The first time they realized that the group's vocalists, Ranking Roger
and Dave Wakelin, had gone off to form a group without them was when
their accountant phoned to finalize the divorce. While the defectors
had formed General Public, Cox and Steele set about creating something
new of their own. Apart from not wanting to repeat the mistakes the
Beat made, and a vague notion of adding both jazz and soul to the
Beat's ska roots (they also decided to feature a strong vocalist),
there was no real master plan.
The latter proved harder than they could have imagined. More than
500 potential singers auditioned, before, despairing of finding
someone, they decided to seek out a singer whose band had once
supported the Beat. They found Roland Gift
singing with a barroom R&B band named the Bones, looking like
Sidney Poitier but sounding like Otis Redding. He was everything they
had remembered; he was their man. Gift had spent his teenage years in
youth theatre, until the advent of punk made music his main passion. As
punk gave way to the two-tone ska which gave rise to groups like
Madness and, ultimately, the Beat, Gift took up saxophone and singing
in a local band.
Keeping live work down to just the occasional on-off date, the Fine
Young Cannibals signed to London Records in early 1985. Their name came
from an obscure 1960 film starring Robert Wagner and Natalie Wood.
Resisting the record company's attempts to team them up with a producer
determined to make the group a product of her sound rather than theirs,
the Fine Young Cannibals released a demo version of "Johnny Come Home"
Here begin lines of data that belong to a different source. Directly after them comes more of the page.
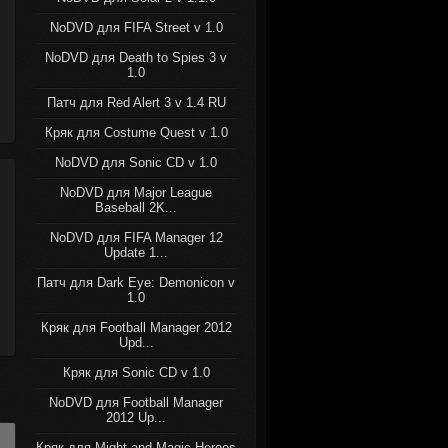
NoDVD для FIFA Street v 1.0
NoDVD для Death to Spies 3 v
1.0
Патч для Red Alert 3 v 1.4 RU
Кряк для Costume Quest v 1.0
NoDVD для Sonic CD v 1.0
NoDVD для Major League
Baseball 2K...
NoDVD для FIFA Manager 12
Update 1...
Патч для Dark Eye: Demonicon v
1.0
Кряк для Football Manager 2012
Upd...
Кряк для Sonic CD v 1.0
NoDVD для Football Manager
2012 Up...
Кряк для Might and Magic Heroes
as their first single. Its instant success allowed them to team up with
a compatible producer, Robin Miller, for the first Fine Young Cannibals
album, also containing the group's trademark overstated version of
Elvis Presley's "Suspicious Minds." For the Johnathan Demme film
Something Wild, they reached back into Gift's punk past with a version
of the Buzzcocks' classic "Ever Fallen in Love." Five years later, a
second album emerged, The Raw and the Cooked, the raw side made up
mostly of songs the group had contributed to Barry Levinson's film Tin
Men. The single "She Drives Me Crazy" was a worldwide number one hit.
Since then, the Fine Young Cannibals have remained elusive. Cox and Steele continue to work together under various names, while Roland Gift's hoped-for film career never quite took off. The Fine Young Cannibals have never officially broken up, and rumors of reunions and recording sessions have persisted. Their 1996 greatest hits album, The Finest, featured the newly recorded track "Flame."